Was the solution to be found in the US? By 1948, although the work carried out had enabled port traffic to recover, it was still burdened by heavy operating costs due, in particular, to the handling, transhipment and trucking carried out without unloading equipment and storage facilities. As a result, the planned works would enable the port’s traffic to increase, thereby increasing annual revenues, particularly in foreign currency, estimated at 100 million.

In this race for reconstruction, the port came up against the difficulties presented in 1948 to 1949 of manufacturing modern handling equipment for uniform and efficient tooling in France and within a limited timeframe.

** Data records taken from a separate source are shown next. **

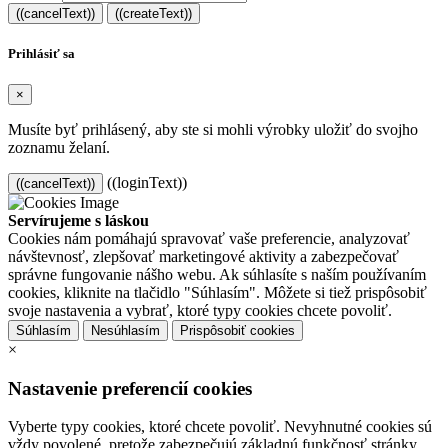
((cancelText))
((createText))
Prihlásiť sa
×
Musíte byť prihlásený, aby ste si mohli výrobky uložiť do svojho
zoznamu želaní.
((loginText))
((cancelText))
Servírujeme s láskou
Cookies nám pomáhajú spravovať vaše preferencie, analyzovať
návštevnosť, zlepšovať marketingové aktivity a zabezpečovať
správne fungovanie nášho webu. Ak súhlasíte s naším používaním
cookies, kliknite na tlačidlo "Súhlasím". Môžete si tiež prispôsobiť
svoje nastavenia a vybrať, ktoré typy cookies chcete povoliť.
Súhlasím
Nesúhlasím
Prispôsobiť cookies
×
Nastavenie preferencií cookies
Vyberte typy cookies, ktoré chcete povoliť. Nevyhnutné cookies sú
vždy povolené, pretože zabezpečujú základnú funkčnosť stránky.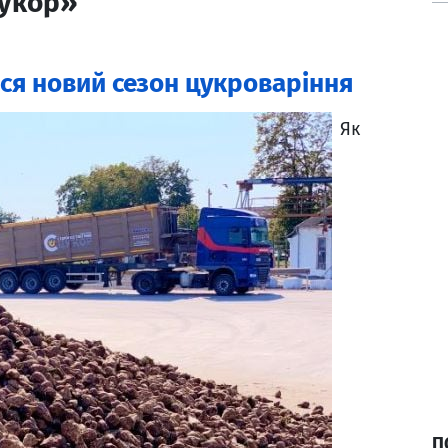
цукор»
ся новий сезон цукроваріння
Як
П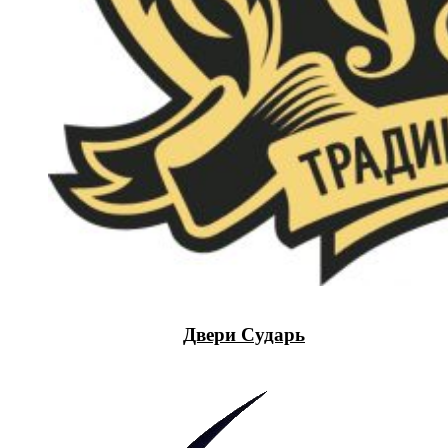
Двери Сударь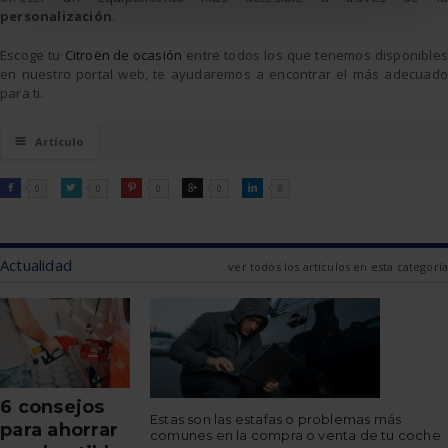
personalización
.
Escoge tu
Citroën de ocasión
entre todos los que tenemos disponibles
en nuestro portal web, te ayudaremos a encontrar el más adecuado
para ti.
☰
Artículo
FACEBOOK
TWITTER
PINTEREST
GOOGLE
LINKEDIN

0

0

0

0

0
Actualidad
ver todos los artículos en esta categoría
6 consejos
Estas son las estafas o problemas más
para ahorrar
comunes en la compra o venta de tu coche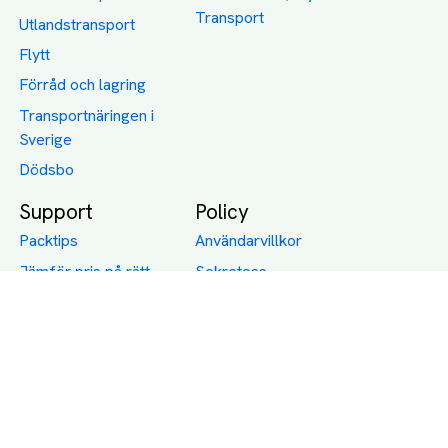
Transport
Utlandstransport
Flytt
Förråd och lagring
Transportnäringen i
Sverige
Dödsbo
Support
Policy
Packtips
Användarvillkor
Jämför pris på rätt
Sekretess
sätt
Om Assist
FAQ
Hållbara Transporter
RUT-avdrag för
transporter
Företagsfrakt
Partnerintegration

For these reasons, raising funds in the United States was considered in order to acquire, as soon as possible and at the best prices, the equipment required for unloading docks with high-powered handling equipment such as 20 quayside gantry cranes, ten 2-tonne semi-gantry cranes and four large 12-tonne gantry cranes. For this external financial operation, the expenditure totalled 1,090 billion francs, excluding exchange rate effects. In order to finance these purchases, Banque de Paris et des Pays-Bas obtained authorisation from Crédit National to enlist lenders in the United States to raise a USD 3.7 million bond with the guarantee from the ECA and the French government.

In February 1950, in response to the significant need for modernisation, the autonomous port carried out a second bond issue of 550 million francs, which was also successful.

Other ports

While the Channel ports and towns were the first to seek help from the public authorities and banks for their reconstruction, other ports were also putting together their requests.

BNCI branch in Rouen in 1946. BNP Paribas historical archives reference 11Fi553.

This was the case in Nantes, where the loan was estimated at 300 million francs for the modernisation of the fruit and early produce reception facilities and in which Banque de Paris et des Pays-Bas was co-lead arranger with Société Générale and Crédit Nantais. This was also the case for Marseille which, in December 1948, launched its loan of 650 million francs to the consortium for the reconstruction of the port in Marseille and its annexes. Finally, this was also the case in Saint-Nazaire – a city that was two-thirds destroyed and had already been experiencing a housing crisis in 1939. As co-lead arranger with Société Générale, Banque de Paris et des Pays-Bas would bear the loan for the consortium for the reconstruction of Saint-Nazaire and its surrounding areas.

Prospectus for the launch of the Marseille port reconstruction consortium, December 1948. BNP Paribas historical archives, reference 11AH1206.

And what about the “Groupement pour la reconstitution des divers ports maritimes” (Consortium for the Reconstruction of Various Maritime Ports), which was born out of the concerted action of the chambers of commerce concerned and which, in December 1948, launched a loan of 200 million francs to help rehabilitate a number of ports on the French coast, including Bastia, Brest, Calais, Dieppe, Fécamp, Rochefort, Sète and Toulon. Some of these ports stood in ruins and would require subsequent loans.